Latvian ice hockey player (born 1997)

Kārlis Čukste (born 17 June 1997) is a Latvian former professional ice hockey player who is a defenceman.

His father, Ainārs Čukste, is a Latvian basketball coach, while his mother, Baiba Čukste, is the former captain of the Latvian women's ice hockey team.

==Biography==
He started his career as a member of SK Rīga 16. In its ranks in 2012–13. became the Latvian U-18 champion in the following season. In the following season, he already played in the Latvian U-20 league for the team. 2014–15 spent the season in the MHL unit HK Riga.

After the end of the season, Chuksti was selected by the San Jose Sharks in the 2015 NHL draft. He already spent the next season in North America, with the USHL team Chicago Steel. In the spring of 2016, it became known that next season the defender would play for the Quinnipiac University team in the NCAA Championship. He played in its ranks until 2020.

In the summer of 2020, Chukste signed a contract with the San Jose Barracuda of the American Hockey League. Due to the delay in the start of the hockey season in North America due to the COVID-19 pandemic, 2020–21 Čukste started the season with the Latvian championship club HK Mogo. 2021–2022. The first part of the season was played by Riga "Dinamo,"  but it ended with the Finnish team Pelicans Lahti. 2022–2023. In the season of 2008, he represented the Czech Extraliga club Oceláři" of Tršinec, winning the championship title.
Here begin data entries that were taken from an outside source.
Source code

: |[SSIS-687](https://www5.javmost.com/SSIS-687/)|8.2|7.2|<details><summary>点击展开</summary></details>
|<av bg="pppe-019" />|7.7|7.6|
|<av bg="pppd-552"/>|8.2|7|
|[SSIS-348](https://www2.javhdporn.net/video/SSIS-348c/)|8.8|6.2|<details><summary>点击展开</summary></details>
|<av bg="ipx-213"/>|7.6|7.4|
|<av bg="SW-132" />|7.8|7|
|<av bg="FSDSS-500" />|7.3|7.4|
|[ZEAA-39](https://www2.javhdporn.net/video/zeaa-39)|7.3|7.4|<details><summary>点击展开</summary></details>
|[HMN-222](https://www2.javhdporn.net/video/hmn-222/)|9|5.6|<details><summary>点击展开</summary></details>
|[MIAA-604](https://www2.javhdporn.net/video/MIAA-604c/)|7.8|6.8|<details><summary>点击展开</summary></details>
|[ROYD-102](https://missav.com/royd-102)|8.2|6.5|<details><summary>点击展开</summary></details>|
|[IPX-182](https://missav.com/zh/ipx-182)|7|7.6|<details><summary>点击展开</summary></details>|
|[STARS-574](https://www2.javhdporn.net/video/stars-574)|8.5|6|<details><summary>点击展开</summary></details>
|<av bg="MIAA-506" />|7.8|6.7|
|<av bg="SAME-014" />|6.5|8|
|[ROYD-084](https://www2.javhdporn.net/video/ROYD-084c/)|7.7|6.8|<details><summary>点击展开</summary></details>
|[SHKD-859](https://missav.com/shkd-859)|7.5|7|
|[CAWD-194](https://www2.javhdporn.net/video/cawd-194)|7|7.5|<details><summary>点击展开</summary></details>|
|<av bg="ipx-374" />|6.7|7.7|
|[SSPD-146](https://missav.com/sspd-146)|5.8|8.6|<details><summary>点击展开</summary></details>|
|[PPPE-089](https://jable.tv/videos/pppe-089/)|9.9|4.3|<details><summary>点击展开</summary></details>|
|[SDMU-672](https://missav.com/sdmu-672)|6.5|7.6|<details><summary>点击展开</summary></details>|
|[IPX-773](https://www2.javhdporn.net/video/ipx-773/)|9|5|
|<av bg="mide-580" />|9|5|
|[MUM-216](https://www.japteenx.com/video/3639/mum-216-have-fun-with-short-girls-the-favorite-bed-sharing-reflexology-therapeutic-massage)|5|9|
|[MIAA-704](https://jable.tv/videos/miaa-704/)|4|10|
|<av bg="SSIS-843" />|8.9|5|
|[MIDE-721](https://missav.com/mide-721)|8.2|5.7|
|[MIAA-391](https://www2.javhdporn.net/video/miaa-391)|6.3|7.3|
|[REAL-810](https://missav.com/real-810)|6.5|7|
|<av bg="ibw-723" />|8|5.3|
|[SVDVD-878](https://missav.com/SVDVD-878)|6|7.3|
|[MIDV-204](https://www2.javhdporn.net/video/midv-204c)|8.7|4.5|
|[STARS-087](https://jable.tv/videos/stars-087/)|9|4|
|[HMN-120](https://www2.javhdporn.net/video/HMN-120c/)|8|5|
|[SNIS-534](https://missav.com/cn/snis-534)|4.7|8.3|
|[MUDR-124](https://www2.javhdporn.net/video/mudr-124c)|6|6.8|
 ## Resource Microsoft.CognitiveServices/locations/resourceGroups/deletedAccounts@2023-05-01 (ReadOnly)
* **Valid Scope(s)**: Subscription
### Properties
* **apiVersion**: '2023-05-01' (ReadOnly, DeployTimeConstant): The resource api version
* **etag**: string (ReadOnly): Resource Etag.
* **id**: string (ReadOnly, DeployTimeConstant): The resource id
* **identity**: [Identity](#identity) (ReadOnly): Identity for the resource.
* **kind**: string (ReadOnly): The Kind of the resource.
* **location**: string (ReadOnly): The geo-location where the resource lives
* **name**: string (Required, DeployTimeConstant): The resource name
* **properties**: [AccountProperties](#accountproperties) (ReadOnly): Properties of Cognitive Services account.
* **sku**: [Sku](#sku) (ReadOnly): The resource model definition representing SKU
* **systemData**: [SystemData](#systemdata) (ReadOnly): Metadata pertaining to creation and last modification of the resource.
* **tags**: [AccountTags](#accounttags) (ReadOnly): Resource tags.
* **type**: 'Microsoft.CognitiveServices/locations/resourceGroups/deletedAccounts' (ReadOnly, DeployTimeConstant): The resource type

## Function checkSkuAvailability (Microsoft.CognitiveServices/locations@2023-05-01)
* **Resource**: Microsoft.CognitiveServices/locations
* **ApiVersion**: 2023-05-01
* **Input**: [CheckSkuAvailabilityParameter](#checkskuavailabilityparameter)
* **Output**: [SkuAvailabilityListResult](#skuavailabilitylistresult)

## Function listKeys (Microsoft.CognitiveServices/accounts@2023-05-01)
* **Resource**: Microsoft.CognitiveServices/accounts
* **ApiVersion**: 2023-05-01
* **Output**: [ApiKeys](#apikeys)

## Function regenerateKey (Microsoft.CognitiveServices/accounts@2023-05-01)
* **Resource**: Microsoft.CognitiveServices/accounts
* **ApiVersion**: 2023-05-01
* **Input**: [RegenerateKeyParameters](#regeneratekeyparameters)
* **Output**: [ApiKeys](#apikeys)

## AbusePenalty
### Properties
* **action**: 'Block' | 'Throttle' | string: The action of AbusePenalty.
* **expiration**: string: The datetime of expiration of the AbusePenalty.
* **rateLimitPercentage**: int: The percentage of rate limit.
He joined Brynäs IF in Sweden's second-strongest league, Hockeyallsvenskan, in July 2023 and also win championship title.

He played for the Latvian hockey team in 2015. 2014 World Junior Championships, as well as the 2014 and 2015 World Youth Championships. Čukste initially was included in the Latvian national team for 2022 Winter Olympics but was withdrawn from the squad on the day of departure due to a positive COVID-19 test. The Latvian national team was represented at the World Championship for the first time in 2022. Čukste also played for the Latvian national team at the 2023 World Championship and won a bronze medal.